Opposite of numpy.reduce

So in numpy we have a reduce function with which we can reduce one dimension of an array by applying a function to the elements across that dimension. Is there also an inverse of this function that would take a single element and expand it to a whole new dimension?

Let's say I have these two arrays:

class A:
    def __init__(self, a, b, c):
        self.value = a, b, c

a = np.array([A(1,2,3), A(4,5,6)])
b = np.array([1<<8 | 2<<4 | 3, 4<<8 | 5<<4 | 6])

And I would like to transform either of these two arrays into

np.array([[1,2,3],[4,5,6]])

What I'm currently doing is the following:

def expand(arr):
    a = np.empty((*arr.shape, 3))
    for x, y in np.ndindex(arr.shape):
        if isinstance(arr[x,y], A):
            a[x,y] = arr[x,y].value
        else:
            a[x,y] = arr[x,y] >> 8, arr[x,y] >> 4 & 0xF, arr[x,y] & 0xF
    return a

This works, but I'd like to avoid (slow?) iteration since it goes against the spirit of numpy.

I've also tried a solution using np.vectorize, but it doesn't work as I'd want it to:

def expanded(element):
    if isinstance(element, A):
        return element.value
    return element >> 8, element >> 4 & 0xF, element & 0xF
f = np.vectorize(expanded)
f(a)  # Prints a tuple of arrays instead of the desired single array

Is there a better way to expand a single value to a new dimension, either via some mathematical operation or via object attribute access?

Solution

Your array of A instances.

In [56]: a
Out[56]: 
array([<__main__.A object at 0x000001BE0C814220>,
       <__main__.A object at 0x000001BE138B8610>], dtype=object)

Define a __repr__ to get a prettier display.

Iterate on the instances, returning the value:

In [59]: [np.array(i.value) for i in a]
Out[59]: [array([1, 2, 3]), array([4, 5, 6])]

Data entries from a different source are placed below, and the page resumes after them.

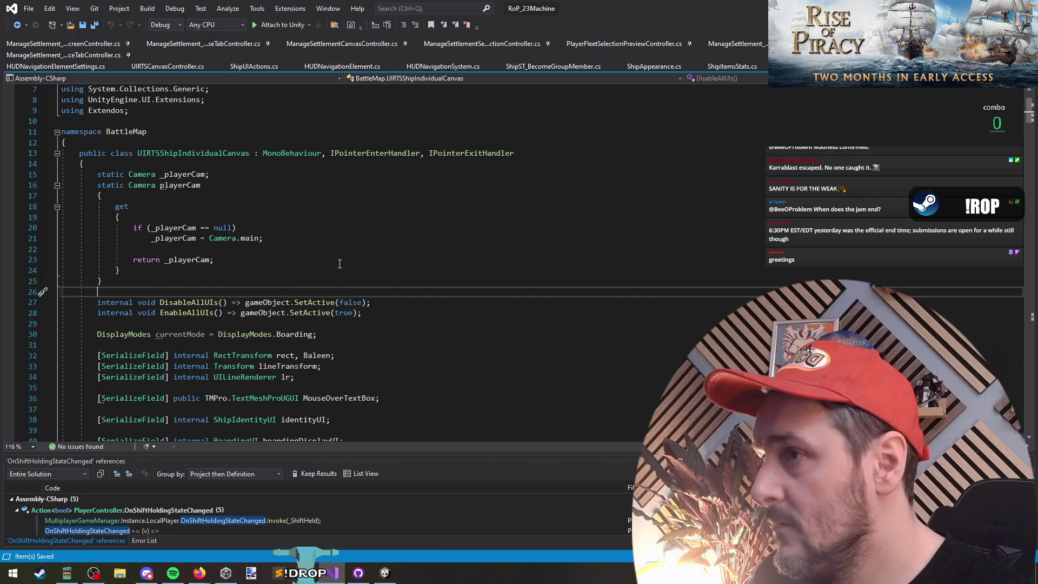
key(ctrl+minus)
key(ctrl+z)
key(ctrl+shift+minus)
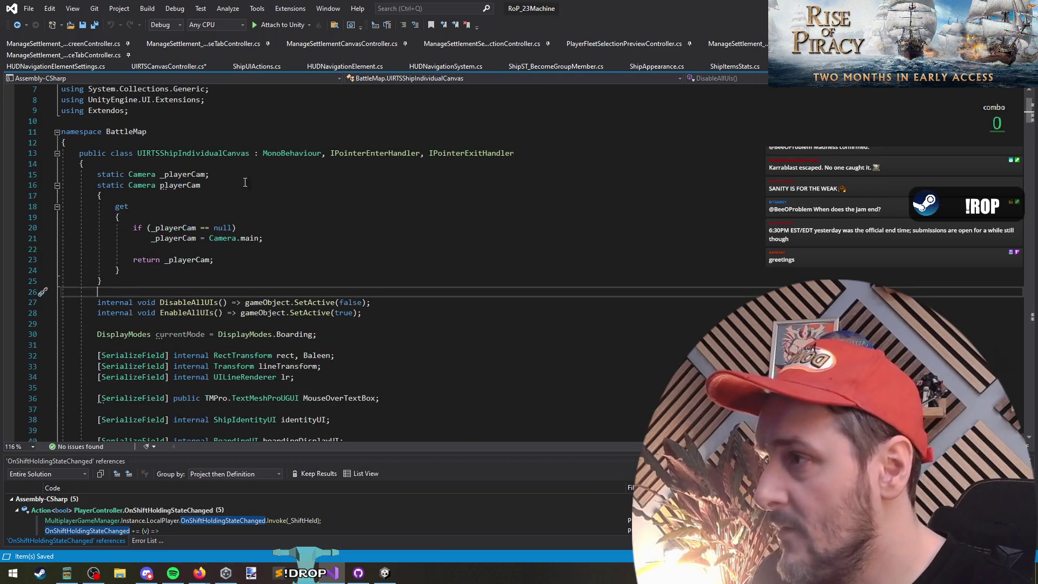
click(216, 174)
key(ctrl+Return)
key(ctrl+Return)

Which can be turned into one array with:

In [60]: np.vstack(_)
Out[60]: 
array([[1, 2, 3],
       [4, 5, 6]])

In [61]: np.array(__)
Out[61]: 
array([[1, 2, 3],
       [4, 5, 6]])

vectorize makes an array for each value returned for the instance, here 3 arrays:

In [62]: np.vectorize(lambda i: i.value)(a)
Out[62]: (array([1, 4]), array([2, 5]), array([3, 6]))

which can be turned to a transpose of the previous array:

In [63]: np.array(_)
Out[63]: 
array([[1, 4],
       [2, 5],
       [3, 6]])

Returning an array (instead of tuple), and specifying otypes, gives another object dtype array:

In [64]: np.vectorize(lambda i: np.array(i.value), otypes=[object])(a)
Out[64]: array([array([1, 2, 3]), array([4, 5, 6])], dtype=object)
In [65]: np.vstack(_)
Out[65]: 
array([[1, 2, 3],
       [4, 5, 6]])

signature can produce the numeric array directly. I don't think this is any faster.

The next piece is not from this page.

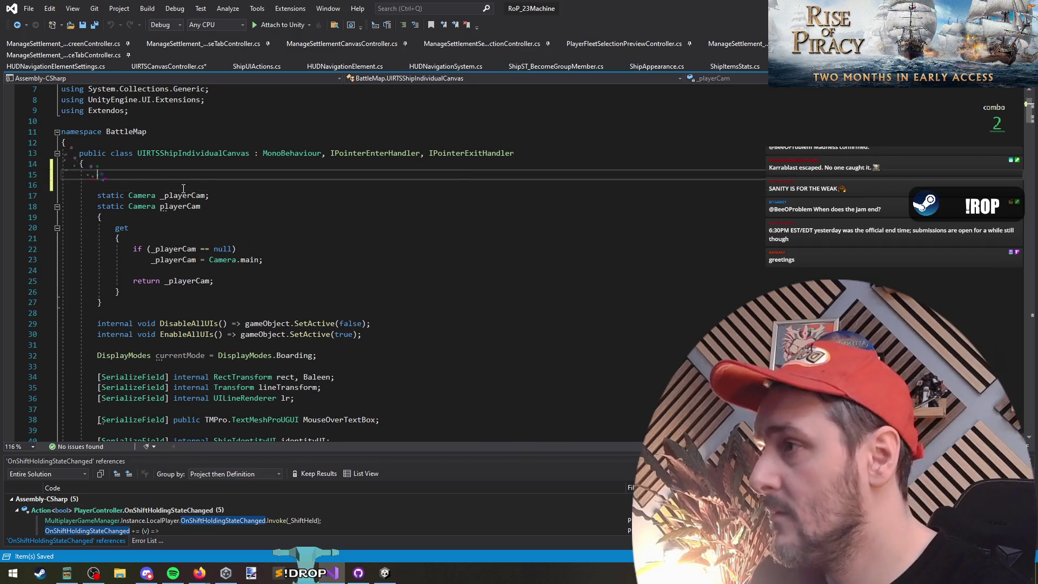
text([SerializeField] internal SickscoreGames.HUDNavigationSystem.HUDNavigationElement HUDNavElement;)
Review CreateFor and the AboveShipDisplays field in UIRTSCanvasController.
key(ctrl+minus)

In [66]: np.vectorize(lambda i: np.array(i.value), signature='()->(n)')(a)
Out[66]: 
array([[1, 2, 3],
       [4, 5, 6]])

A slightly more primative version of vectorize returns an object dtype array directly:

In [68]: np.frompyfunc(lambda i: np.array(i.value), 1,1)(a)
Out[68]: array([array([1, 2, 3]), array([4, 5, 6])], dtype=object)

Comparative timings on this small example wont tell us much. You need to explore a more realistic size a.

The fast numpy code works with numeric dtypes. For object dtype speeds are all approximately equivalent to list comprehensions.